- Opening Delimiter -

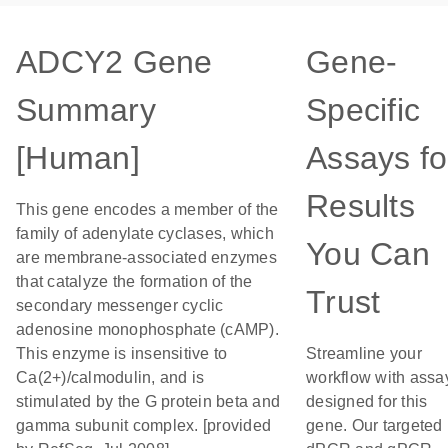
ADCY2 Gene
Gene-
Summary
Specific
[Human]
Assays fo
Results
This gene encodes a member of the
family of adenylate cyclases, which
You Can
are membrane-associated enzymes
that catalyze the formation of the
Trust
secondary messenger cyclic
adenosine monophosphate (cAMP).
This enzyme is insensitive to
Streamline your
Ca(2+)/calmodulin, and is
workflow with assa
stimulated by the G protein beta and
designed for this
gamma subunit complex. [provided
gene. Our targeted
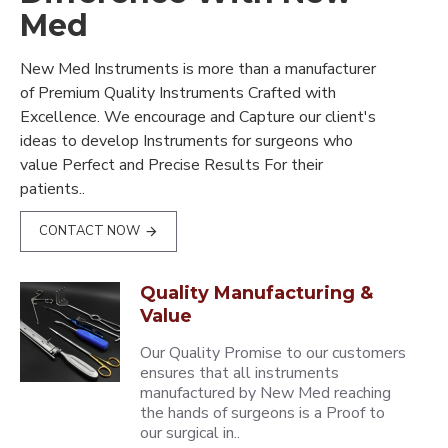
Med
New Med Instruments is more than a manufacturer
of Premium Quality Instruments Crafted with
Excellence. We encourage and Capture our client's
ideas to develop Instruments for surgeons who
value Perfect and Precise Results For their
patients..
CONTACT NOW
Quality Manufacturing &
Value
Our Quality Promise to our customers
ensures that all instruments
manufactured by New Med reaching
the hands of surgeons is a Proof to
our surgical in..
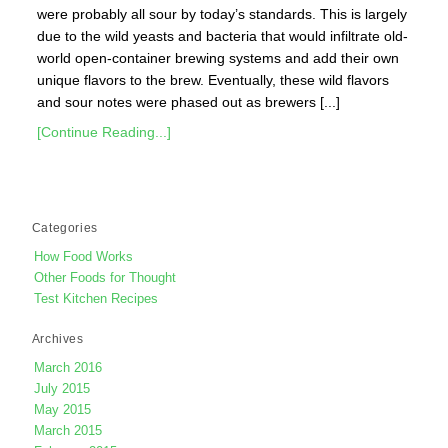
were probably all sour by today’s standards. This is largely
due to the wild yeasts and bacteria that would infiltrate old-
world open-container brewing systems and add their own
unique flavors to the brew. Eventually, these wild flavors
and sour notes were phased out as brewers [...]
[Continue Reading...]
Categories
How Food Works
Other Foods for Thought
Test Kitchen Recipes
Archives
March 2016
July 2015
May 2015
March 2015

- Closing Delimiter -

**Your task:** Give back the full listing word for word, with the pictures left out.

**Task solution:**
ADCY2 Gene
Gene-
Summary
Specific
[Human]
Assays fo
Results
This gene encodes a member of the
family of adenylate cyclases, which
You Can
are membrane-associated enzymes
that catalyze the formation of the
Trust
secondary messenger cyclic
adenosine monophosphate (cAMP).
This enzyme is insensitive to
Streamline your
Ca(2+)/calmodulin, and is
workflow with assa
stimulated by the G protein beta and
designed for this
gamma subunit complex. [provided
gene. Our targeted
Med
New Med Instruments is more than a manufacturer
of Premium Quality Instruments Crafted with
Excellence. We encourage and Capture our client's
ideas to develop Instruments for surgeons who
value Perfect and Precise Results For their
patients..
CONTACT NOW
Quality Manufacturing &
Value
Our Quality Promise to our customers
ensures that all instruments
manufactured by New Med reaching
the hands of surgeons is a Proof to
our surgical in..
were probably all sour by today’s standards. This is largely
due to the wild yeasts and bacteria that would infiltrate old-
world open-container brewing systems and add their own
unique flavors to the brew. Eventually, these wild flavors
and sour notes were phased out as brewers [...]
[Continue Reading...]
Categories
How Food Works
Other Foods for Thought
Test Kitchen Recipes
Archives
March 2016
July 2015
May 2015
March 2015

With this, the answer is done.